# Linear Regression

Say we have a dataset and we decide to plot it as so:

![title](img/cricketpoints.svg)

In this particular case, the x variable is the amount of cricket chirps per minute, and the y variable is the temperature in celsius. 

We can draw a line "through" the data points, as such:

![title](img/CricketLine.svg)

This shows us that the relationship between chirps per minute and the temperature in celisus is linear. Using mathematics, we know that the equation for a line is
> y = mx + b
- y is the temperature in celsius
- x represents the cricket chirps per minute
- b represents the y intercept
- m is the slope of the line

In ML, the equation is a bit different:
> y' = b + w1x1
- y' is the label that we are predicting
- b is the bias (y intercept)
- w1 is the weight of feature one. Weight is the same concept of slope "m"
- x1 is the feature (known input)

In this particular case, our model has only one feature, but in the real world, models can have up to millions of features, denoted
> y' = b + w<sub>1</sub>x<sub>1</sub> + w<sub>2</sub>x<sub>2</sub> + w<sub>3</sub>x<sub>3</sub>

## Training and Loss

**Training a model simply means learning (determining) good values for all the weights and the bias from labeled examples**. In supervised learning, an ML algorithm builds a model by examining many examples and attempting to find a model that minimizes **loss**. This process is called empirical risk minimization. 

Loss is the penalty for a bad prediction. In other words, loss tells us how bad the model's prediction was for a single example. A perfect prediction means a loss of zero, otherwise the loss is greater. 

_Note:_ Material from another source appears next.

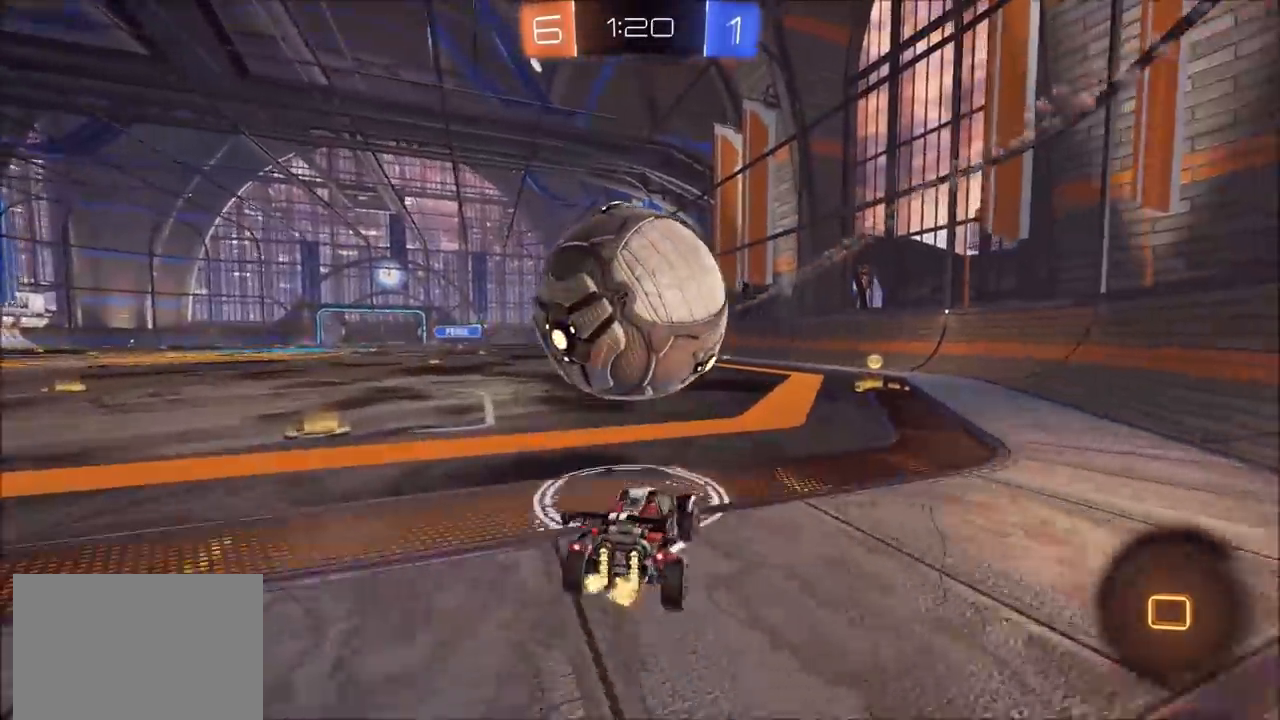
{"buttons": ["CIRCLE"], "left_stick": "left", "right_stick": "center", "events": [[183, "CIRCLE", "down"], [233, "left_stick", "center"], [450, "left_stick", "left"]]}
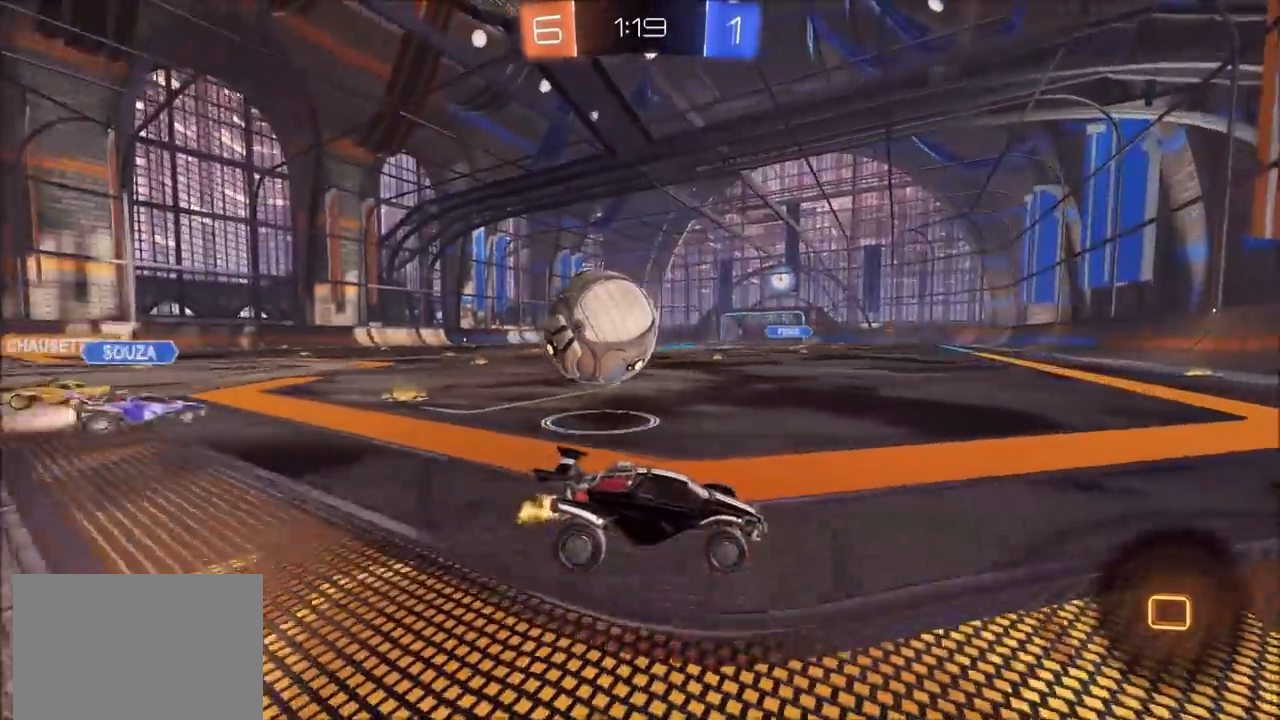
{"buttons": [], "left_stick": "center", "right_stick": "center", "events": [[250, "L1", "down"], [350, "L1", "up"], [367, "left_stick", "center"], [433, "CIRCLE", "up"]]}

**The overall goal of training a model is to find a set of weights and biases that have low loss, on average, across all examples.**

For example, see the charts below:

![Loss](img/LossSidebySide.png)

**In the charts above, the one on the left has high loss, while the one on the right has low loss**

There is a way to create a mathematical function that allows us to aggregate the individual losses in a meaningful manner. In other words, there is a way for us to visualize loss such that we know how to counter it, and that is where our **loss function** comes into play.

### Squared Loss: A Popular Loss Function

The linear regression models examined in these notes use a loss function called **squared loss** (L2 loss). The squared loss for any single example is as follows:

= The square of the difference between the label and the prediction  
= (observation - prediction(x))<sup>2</sup>  
= **(y - y')<sup>2</sup>**


### Mean Square Error (MSE)

MSE is the average squared loss per example in a dataset. To calculate MSE, sum up all of the squared losses for individual examples and then divide by the number of examples:

![mse](img/mse.png)

**In this formula, the sigma means 'sum'. Therefore, it could be said that MSE is equal to 1/n times the sum of (y-prediction(x))<sup>2</sup> for every pair (x, y) in the set D.**

- (x, y) is an example in which 
    - x is the set of features that the model uses to make predictions
    - y is the example's label
- prediction(x) is a function of the weights and bias in combination with the set features of x
- D is a data set of many labeled examples, which are (x, y) pairs
- N is the number of examples in D

Although MSE is commonly used in ML, it is not the only nor the best loss function available.

## Reducing Loss

One of the most important parts of training a ML algorithm is reducing loss. There are many different ways to reduce loss, but for this example, we will look at one approach.

### Iterative Approach
This can best be compared to a giant game of "hot and cold". In essence, the model starts with a random weight and bias, and then plugs that prediction into a loss function. With the loss it computes, it changes the values of the weights and bias in order to attempt to reduce loss. It does this over and over again (hence iterative) until the loss is 0 or stops declining or increasing at all. See this diagram: 

![image](img/IterativeDiagram.svg)

The "compute loss" part of the diagram does just that. It uses a loss function to calculate the loss for a given example of b and w<sub>1</sub>. After computing the loss, it feeds it to another function that computes new values for b and w<sub>1</sub>.  

Once the loss reaches zero, stops changing, or changes extremely slowly, the model knows that it has **converged**.